10年前よりも、R子もS氏も老けているだろうし、あの頃のときめきなんてこれっぽっちもないだろう。それでもまたR子に会いたい、やりたいと切望したS氏は、過去の自分(働き盛りだった自分、あっちの方も誇れた自分)を再び見つめてみたいと思ったのかもしれない。R子を通して、可能性を見出そうとしたのかもしれない。10年後の熟しきったR子の姿など、たぶん目に入らない(老眼も進んでいるだろうしね)。S氏にとっては、美しい思い出の中のR子なのだろう。同僚や友人の妻を奪い、乱れさせるというのに優越感を覚える男性って多いのだな。なぜか。

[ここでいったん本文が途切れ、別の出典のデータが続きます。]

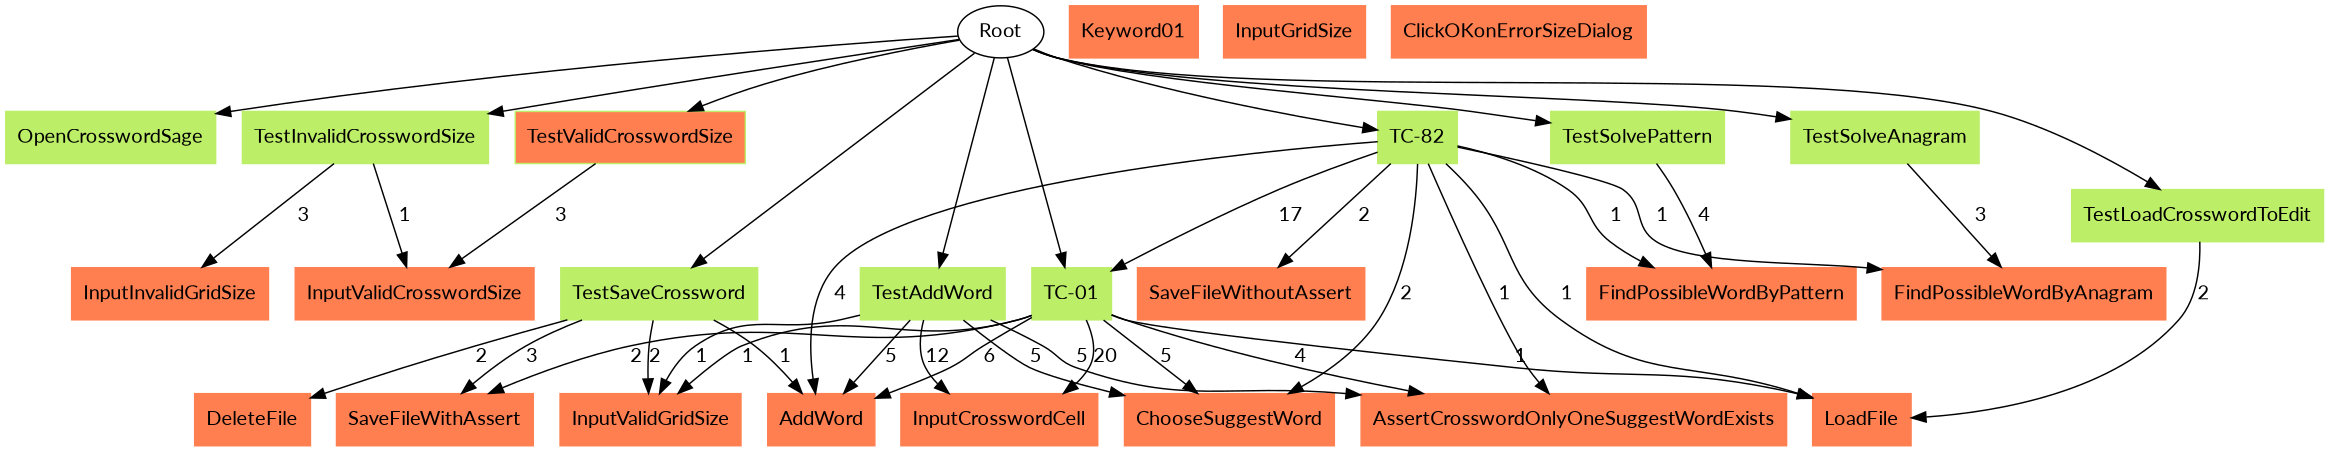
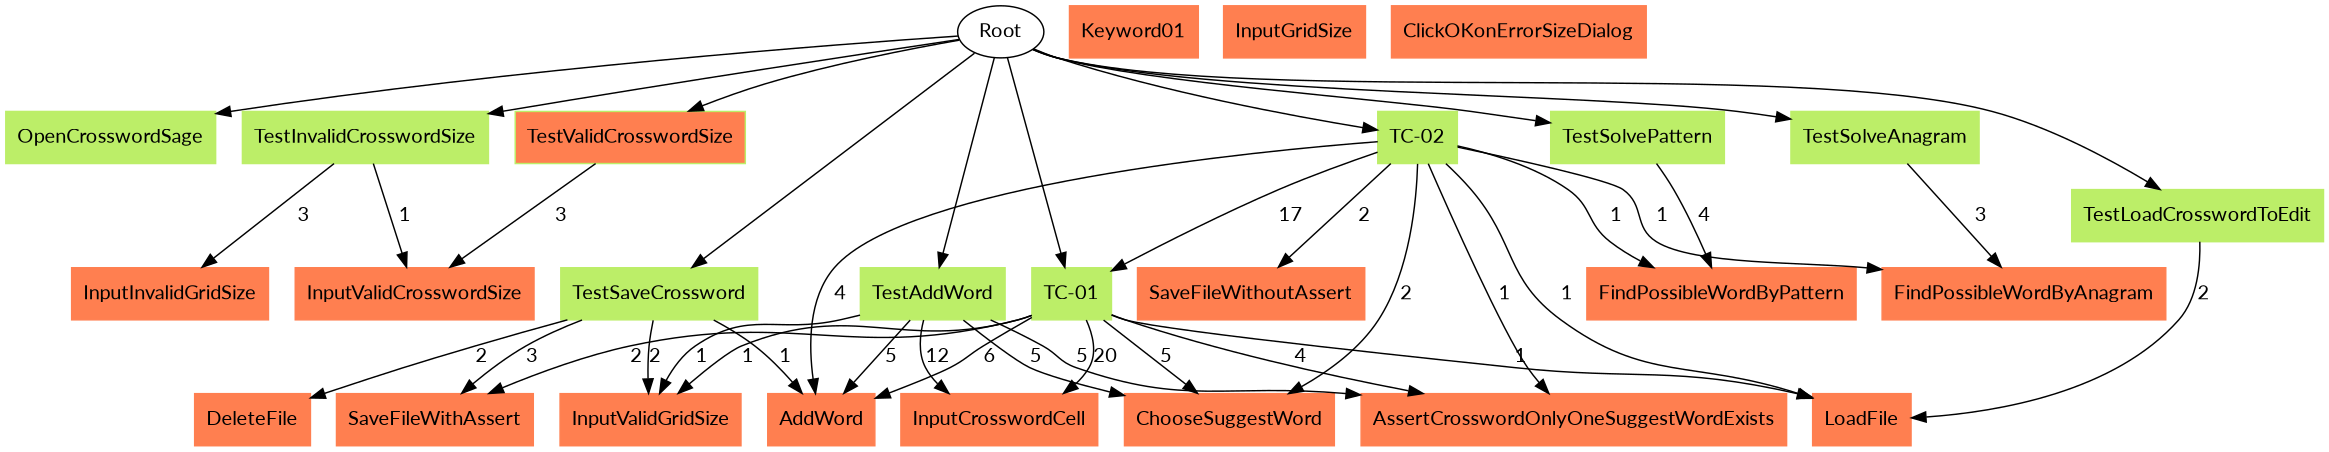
  digraph {
    fontname=Lato
    node [color=coral fontname=Lato shape=box style=filled]
    edge [fontname=Lato]
    OpenCrosswordSage [color=darkolivegreen2]
    Root [color="" shape="" style=""]
    TestValidCrosswordSize [color=darkolivegreen2 fillcolor=coral]
    TestInvalidCrosswordSize [color=darkolivegreen2]
    TestAddWord [color=darkolivegreen2]
    TestSaveCrossword [color=darkolivegreen2]
    TestLoadCrosswordToEdit [color=darkolivegreen2]
    TestSolvePattern [color=darkolivegreen2]
    TestSolveAnagram [color=darkolivegreen2]
    "TC-01" [color=darkolivegreen2]
-   "TC-02" [color=darkolivegreen2 label="TC-82"]
+   "TC-02" [color=darkolivegreen2]
    InputValidCrosswordSize
    InputInvalidGridSize
    InputValidGridSize
    InputCrosswordCell
    ChooseSuggestWord
    AddWord
    AssertCrosswordOnlyOneSuggestWordExists
    SaveFileWithAssert
    DeleteFile
    LoadFile
    FindPossibleWordByPattern
    FindPossibleWordByAnagram
    SaveFileWithoutAssert
    Keyword01
    InputGridSize
    ClickOKonErrorSizeDialog
    Root -> OpenCrosswordSage
    Root -> TestValidCrosswordSize
    Root -> TestInvalidCrosswordSize
    Root -> TestAddWord
    Root -> TestSaveCrossword
    Root -> TestLoadCrosswordToEdit
    Root -> TestSolvePattern
    Root -> TestSolveAnagram
    Root -> "TC-01"
    Root -> "TC-02"
    TestValidCrosswordSize -> InputValidCrosswordSize [label=3]
    TestInvalidCrosswordSize -> InputValidCrosswordSize [label=1]
    TestInvalidCrosswordSize -> InputInvalidGridSize [label=3]
    TestAddWord -> InputValidGridSize [label=1]
    TestAddWord -> InputCrosswordCell [label=12]
    TestAddWord -> ChooseSuggestWord [label=5]
    TestAddWord -> AddWord [label=5]
    TestAddWord -> AssertCrosswordOnlyOneSuggestWordExists [label=5]
    TestSaveCrossword -> InputValidGridSize [label=2]
    TestSaveCrossword -> AddWord [label=1]
    TestSaveCrossword -> SaveFileWithAssert [label=3]
    TestSaveCrossword -> DeleteFile [label=2]
    TestLoadCrosswordToEdit -> LoadFile [label=2]
    TestSolvePattern -> FindPossibleWordByPattern [label=4]
    TestSolveAnagram -> FindPossibleWordByAnagram [label=3]
    "TC-01" -> InputValidGridSize [label=1]
    "TC-01" -> InputCrosswordCell [label=20]
    "TC-01" -> ChooseSuggestWord [label=5]
    "TC-01" -> AddWord [label=6]
    "TC-01" -> AssertCrosswordOnlyOneSuggestWordExists [label=4]
    "TC-01" -> SaveFileWithAssert [label=2]
    "TC-01" -> LoadFile [label=1]
    "TC-02" -> "TC-01" [label=17]
    "TC-02" -> ChooseSuggestWord [label=2]
    "TC-02" -> AddWord [label=4]
    "TC-02" -> AssertCrosswordOnlyOneSuggestWordExists [label=1]
    "TC-02" -> LoadFile [label=1]
    "TC-02" -> FindPossibleWordByPattern [label=1]
    "TC-02" -> FindPossibleWordByAnagram [label=1]
    "TC-02" -> SaveFileWithoutAssert [label=2]
  }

気の毒なのは、R子のご主人とS氏の奥様なのだが、これを機にそっちがリアルに不倫沼に落ちるのもありなのかな、と思ったりする。あるいはもともとR子のご主人とS氏の奥様がデキていた、とか。
R子と私は、それこそ10年以上は会っていない。SNSで見る写真では、貞淑な妻、という言葉がぴったりで、結婚20年にしてその雰囲気は変わらない。こんな話を暴露されてしまうと、貞淑って何だよ? とか、リアル昼顔? とか、ひとりで悶々としてしまう。
ある意味で、R子もS氏もコロナウイルスの被害者だ。コロナウイルスってヤツは、人々の生活や心を、こんなにもあぶり出してしまうのだ。